José Luiz Quadros de Magalhães: Sim, isso é muito grave. O problema maior no campo da educação é que ela se transformou, nesta sociedade de consumo, em um produto, e o aluno em um consumidor. Isso é o fim da escola. A pior consequência é que o aluno, muitas vezes, acredita que o objetivo do curso é o diploma e não o aprendizado, que é uma grande ilusão. Ora, se o objetivo é o diploma, o professor, o aprendizado, o curso enfim, passa a ser um obstáculo para se chegar ao diploma.
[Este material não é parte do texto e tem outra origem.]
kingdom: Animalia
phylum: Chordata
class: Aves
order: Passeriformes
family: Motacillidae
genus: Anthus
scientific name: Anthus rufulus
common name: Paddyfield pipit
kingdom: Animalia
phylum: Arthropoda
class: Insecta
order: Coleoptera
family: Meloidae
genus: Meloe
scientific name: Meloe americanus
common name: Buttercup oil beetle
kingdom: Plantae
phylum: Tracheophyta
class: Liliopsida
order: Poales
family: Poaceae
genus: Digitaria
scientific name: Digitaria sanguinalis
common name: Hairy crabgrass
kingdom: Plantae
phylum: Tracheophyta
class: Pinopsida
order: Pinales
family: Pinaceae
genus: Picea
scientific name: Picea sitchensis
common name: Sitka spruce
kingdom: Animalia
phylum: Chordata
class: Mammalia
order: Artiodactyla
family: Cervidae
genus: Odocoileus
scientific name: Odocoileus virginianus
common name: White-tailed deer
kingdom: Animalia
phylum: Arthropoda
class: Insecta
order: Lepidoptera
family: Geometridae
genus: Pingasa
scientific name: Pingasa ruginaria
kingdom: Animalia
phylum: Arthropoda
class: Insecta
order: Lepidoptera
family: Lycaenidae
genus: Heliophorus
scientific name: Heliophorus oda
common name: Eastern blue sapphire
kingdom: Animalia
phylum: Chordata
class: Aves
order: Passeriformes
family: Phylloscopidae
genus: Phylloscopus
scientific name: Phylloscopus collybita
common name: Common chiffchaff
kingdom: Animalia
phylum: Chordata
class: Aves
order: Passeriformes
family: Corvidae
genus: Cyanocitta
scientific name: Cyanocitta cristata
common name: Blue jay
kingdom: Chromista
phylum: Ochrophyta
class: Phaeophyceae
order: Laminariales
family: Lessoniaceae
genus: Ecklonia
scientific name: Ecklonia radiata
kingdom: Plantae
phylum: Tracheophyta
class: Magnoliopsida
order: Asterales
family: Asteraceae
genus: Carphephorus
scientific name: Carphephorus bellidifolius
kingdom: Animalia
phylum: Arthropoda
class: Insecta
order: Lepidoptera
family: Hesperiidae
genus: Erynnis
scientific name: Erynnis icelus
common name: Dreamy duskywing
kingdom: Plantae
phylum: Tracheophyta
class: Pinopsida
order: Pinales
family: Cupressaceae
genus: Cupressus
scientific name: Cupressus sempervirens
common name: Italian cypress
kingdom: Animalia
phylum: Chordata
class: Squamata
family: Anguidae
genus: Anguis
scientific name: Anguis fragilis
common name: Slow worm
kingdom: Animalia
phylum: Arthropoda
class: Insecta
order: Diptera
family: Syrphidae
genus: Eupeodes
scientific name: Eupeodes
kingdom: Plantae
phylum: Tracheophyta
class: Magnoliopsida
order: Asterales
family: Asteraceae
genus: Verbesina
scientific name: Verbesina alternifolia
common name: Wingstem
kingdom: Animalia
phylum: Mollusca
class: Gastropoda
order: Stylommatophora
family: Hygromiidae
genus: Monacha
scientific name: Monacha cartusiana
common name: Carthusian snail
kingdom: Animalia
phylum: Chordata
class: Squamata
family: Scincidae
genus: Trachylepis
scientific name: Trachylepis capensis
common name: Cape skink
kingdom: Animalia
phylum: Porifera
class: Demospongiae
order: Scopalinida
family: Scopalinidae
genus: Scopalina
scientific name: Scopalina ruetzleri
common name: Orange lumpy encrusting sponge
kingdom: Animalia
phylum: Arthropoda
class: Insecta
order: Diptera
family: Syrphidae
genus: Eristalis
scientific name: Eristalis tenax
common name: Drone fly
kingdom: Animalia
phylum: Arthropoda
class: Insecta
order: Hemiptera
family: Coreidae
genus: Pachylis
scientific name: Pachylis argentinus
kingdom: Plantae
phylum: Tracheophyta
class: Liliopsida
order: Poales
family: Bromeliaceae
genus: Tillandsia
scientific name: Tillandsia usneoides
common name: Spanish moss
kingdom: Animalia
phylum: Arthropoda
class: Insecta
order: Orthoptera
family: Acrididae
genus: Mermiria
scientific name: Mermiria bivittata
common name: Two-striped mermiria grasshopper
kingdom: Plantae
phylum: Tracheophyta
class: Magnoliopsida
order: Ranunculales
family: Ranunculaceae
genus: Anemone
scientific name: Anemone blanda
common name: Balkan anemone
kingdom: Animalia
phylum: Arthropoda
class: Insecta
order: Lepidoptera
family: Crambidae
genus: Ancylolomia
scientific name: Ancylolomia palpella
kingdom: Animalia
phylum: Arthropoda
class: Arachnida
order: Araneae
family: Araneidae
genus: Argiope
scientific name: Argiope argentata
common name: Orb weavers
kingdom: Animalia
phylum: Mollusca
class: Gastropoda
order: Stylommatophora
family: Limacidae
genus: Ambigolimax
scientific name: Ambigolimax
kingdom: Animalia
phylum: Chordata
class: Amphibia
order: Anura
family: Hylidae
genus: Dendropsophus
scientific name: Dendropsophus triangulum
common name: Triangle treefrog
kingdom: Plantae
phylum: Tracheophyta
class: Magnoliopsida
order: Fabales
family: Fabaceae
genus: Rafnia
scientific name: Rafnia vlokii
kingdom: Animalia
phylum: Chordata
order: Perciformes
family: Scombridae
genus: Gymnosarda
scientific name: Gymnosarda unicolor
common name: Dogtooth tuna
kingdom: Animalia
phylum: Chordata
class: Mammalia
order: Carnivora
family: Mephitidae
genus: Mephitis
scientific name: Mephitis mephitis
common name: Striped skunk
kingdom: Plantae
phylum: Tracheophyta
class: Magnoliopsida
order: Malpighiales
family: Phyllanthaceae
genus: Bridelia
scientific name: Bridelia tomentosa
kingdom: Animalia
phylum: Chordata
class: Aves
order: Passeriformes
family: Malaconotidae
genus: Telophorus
Perde-se a percepção de que é o aprendizado que importa. Assim, em uma típica e inútil relação de consumo o aluno compra a prazo seu diploma para depois pendurar na parede de sua casa. Existem cursos em que alguns alunos saem piores do que entraram, em outros alguns saem ilesos. O pior de tudo é quando encontramos alunos que não querem saber: em meio a tanta informação disponível vivemos o fenômeno da incuriosidade.
MJ - Há possibilidade de reverter esse quadro?
José Luiz Quadros de Magalhães: É claro que é possível reverter. Precisamos refundar nossa sociedade. Precisamos de solidariedade, fraternidade, diálogo, diálogo, diálogo... Não precisamos de tantas bugigangas, de tanto consumo. Não precisamos do egoísmo e a competição deve ficar para a sadia disputa dos esportes, em que deveria ser mais importante a diversão.
Entrevista na Revista MUNDO JOVEM de setembro de 2009.
*José Luiz Quadros de Magalhães, professor da PUC-Minas e diretor do Centro de Estudos Estratégicos do Estado (CEEDE).